3 Butacas sobre 5
Cuando en 1859 entraron en vigor los acuerdos que garantizaban la apertura de Japón al comercio con occidente, las grandes capitales europeas se llenaron de mercancías niponas que hicieron las delicias de las clases acomodadas. Inseparables testigos del final del periodo Edo, estos tratados sacudieron y cambiaron también para siempre la historia del arte europeo: marchantes y coleccionistas quedaron embelesados con las delicadezas que el nuevo mercado ponía a su alcance, y los grabados de la escuela Okiyo-e, de gran éxito en París, cayeron como agua de mayo sobre aquellos artistas sedientos de nuevas formas de mirar el paisaje, los impresionistas.
Degas, Manet, Monet, incluso Gauguin y, sobre todo, Van Gogh, encontraron en las estampas japonesas nuevas formas de ver, de componer, de aplicar el color. Pero fue este último quien llevó más lejos la obsesión por el arte, la filosofía y el modo de vida en el país del sol naciente. El interés de Vincent Van Gogh por lo nipón iba más allá de la búsqueda de un savoir faire: el holandés hizo de Japón un universo soñado que situaría como horizonte de su práctica artística, llegando a presentarse a sí mismo como un bonzo dedicado al sacerdocio de la pintura.
Van Gogh y Japón explora el viaje de ida y vuelta del artista en su apasionamiento por el país que será su gran fuente de inspiración. Es en realidad una visita guiada por la exposición homónima del Van Gogh Museum de Ámsterdam que se amplía más allá de las salas del reciento llegando hasta el Japón actual. Allí encontramos el relevo de la obsesión vangoghiana de mano de los artistas contemporáneos que hoy le reconocen como el más cercano, de entre los impresionas, a la sensibilidad nipona.

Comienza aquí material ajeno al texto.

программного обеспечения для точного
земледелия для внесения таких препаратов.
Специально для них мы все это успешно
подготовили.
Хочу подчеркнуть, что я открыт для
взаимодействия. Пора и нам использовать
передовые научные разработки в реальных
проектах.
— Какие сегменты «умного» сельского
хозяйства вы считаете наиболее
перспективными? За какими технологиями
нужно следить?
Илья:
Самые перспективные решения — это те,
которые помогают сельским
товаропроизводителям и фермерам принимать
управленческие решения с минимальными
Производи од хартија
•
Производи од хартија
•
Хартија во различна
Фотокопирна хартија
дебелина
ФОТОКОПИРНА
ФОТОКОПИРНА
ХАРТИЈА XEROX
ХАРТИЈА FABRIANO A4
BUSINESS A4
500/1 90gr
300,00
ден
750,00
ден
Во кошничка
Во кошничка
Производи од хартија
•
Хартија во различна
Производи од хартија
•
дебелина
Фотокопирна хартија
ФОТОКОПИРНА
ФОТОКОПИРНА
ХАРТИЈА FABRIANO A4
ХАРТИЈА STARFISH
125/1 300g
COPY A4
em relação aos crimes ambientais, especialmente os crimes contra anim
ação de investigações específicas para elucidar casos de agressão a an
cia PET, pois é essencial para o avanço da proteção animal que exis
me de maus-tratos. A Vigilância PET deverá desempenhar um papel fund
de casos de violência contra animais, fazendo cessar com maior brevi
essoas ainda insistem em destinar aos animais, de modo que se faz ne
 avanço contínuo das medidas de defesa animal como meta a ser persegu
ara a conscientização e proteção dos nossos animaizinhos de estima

Como todas las producciones de Exhibition on screen, Van Gogh y Japón será de gran interés para los aficionados al pintor holandés, que disfrutarán de una espectacular fotografía que conjuga los paisajes francés y el japonés con primerísimos planos de sus obras. Por sus superficies vaga la cámara como el ojo lo hace sobre el lienzo, mientras una voz en off revive las cartas que el pintor enviaba a sus amigos y a su hermano Théo. La narración es eficaz pero conservadora; no recurre a ningún tipo de ingenio para romper con la monotonía de lo cronológico, y corre por ello el riesgo de alejar a los espectadores sin un interés específico en la figura del artista. Sus apasionados lo encontrarán en cambio didáctico, riguroso y de gran profundidad.